I have read many opinions saying that if you get the angel young, as it grows older with the cardinals it wont touch them. Also cardinals are bigger than neons and I was hoping this would work...
And I'd really get a pair of rams but I was suggested that they're not suitable for my tank, some people told me they might not even pair off and fight with each other ...


----------



## TWA

Why would you get it as small as possible? Sounds like you already know it'll be too large! 

Simple answer is no, it wouldnt be comfortable like you wouldn't be in a jail cell.


----------



## Henri

TWA said:


> Why would you get it as small as possible? Sounds like you already know it'll be too large!
> 
> Simple answer is no, it wouldnt be comfortable like you wouldn't be in a jail cell.

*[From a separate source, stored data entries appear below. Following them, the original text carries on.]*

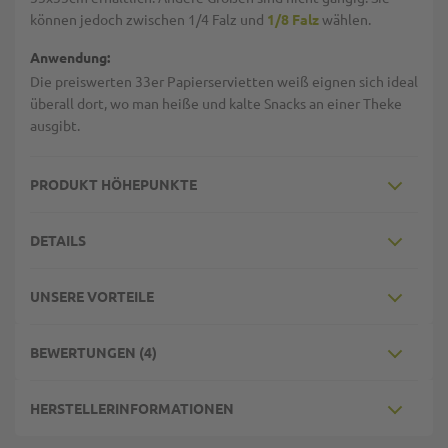
können jedoch zwischen 1/4 Falz und
1/8 Falz
wählen.
Anwendung:
Die preiswerten 33er Papierservietten weiß eignen sich ideal
überall dort, wo man heiße und kalte Snacks an einer Theke
ausgibt.
PRODUKT HÖHEPUNKTE
DETAILS
UNSERE VORTEILE
BEWERTUNGEN
4
HERSTELLERINFORMATIONEN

I actually wanted to get it as small as possible because I wanted to watch it grow and become friendlier to the cardinals...


----------



## TWA

Angels are pretty large when adults, all those other fish, plus plants, it would be a tiny area for the angel to actually swim..


----------



## houseofcards

TWA said:


> Angels are pretty large when adults, all those other fish, plus plants, it would be a tiny area for the angel to actually swim..


Correct, you can't go by things you read about breeding pairs. Those tanks are usually pretty bare and have nothing to obstruct swimming. Once you add other fish, decor, plants, rock there's no room, plus it looks horrible with a fish that size in a small tank. Get a couple of Bolivian Rams as a centerpiece.


----------



## TWA

Oh if this was a breeding pair I'd for sure say it's good. It's just once you get everything in there


----------



## houseofcards

TWA said:


> Oh if this was a breeding pair I'd for sure say it's good. It's just once you get everything in there


Yes, I was agreeing with you and talking to the OP since he mentioned he saw something about breeding pairs in a 20G.


----------



## Henri

Okay I didn't know that... Plus, I did a Google search before starting this thread and everyone was saying it was okay...
But help me decide then... What centerpiece fish can I put in there? Something a bit bigger than the GBR? :/...


----------



## TWA

An apistogramma species. A dwarf cichlid, beautiful, mostly peaceful unless spawning.


----------



## Henri

TWA said:


> An apistogramma species. A dwarf cichlid, beautiful, mostly peaceful unless spawning.


Will every kind of dwarf cichlid work for my tank?


----------



## TWA

What'd Uou have in mind?


----------



## Bettacrazy

a pair of apistogramma cacatuoides would look really nice in a tank like that.


----------



## Henri

The tank will be heavily planted. Are you sure that a pair wont cause problems to my stock?


----------



## TWA

Apistos are usually, in my experience, very friendly and just tend to ignore other tankmates


----------



## Henri

That's great, the fish look beautiful. I just really hope I can find them at my local pet stores, they seem too fancy to be carried around here...


----------



## TWA

Ask some If they can order any apistogramma species. Many have access to them they just don't because the market isn't high enough


----------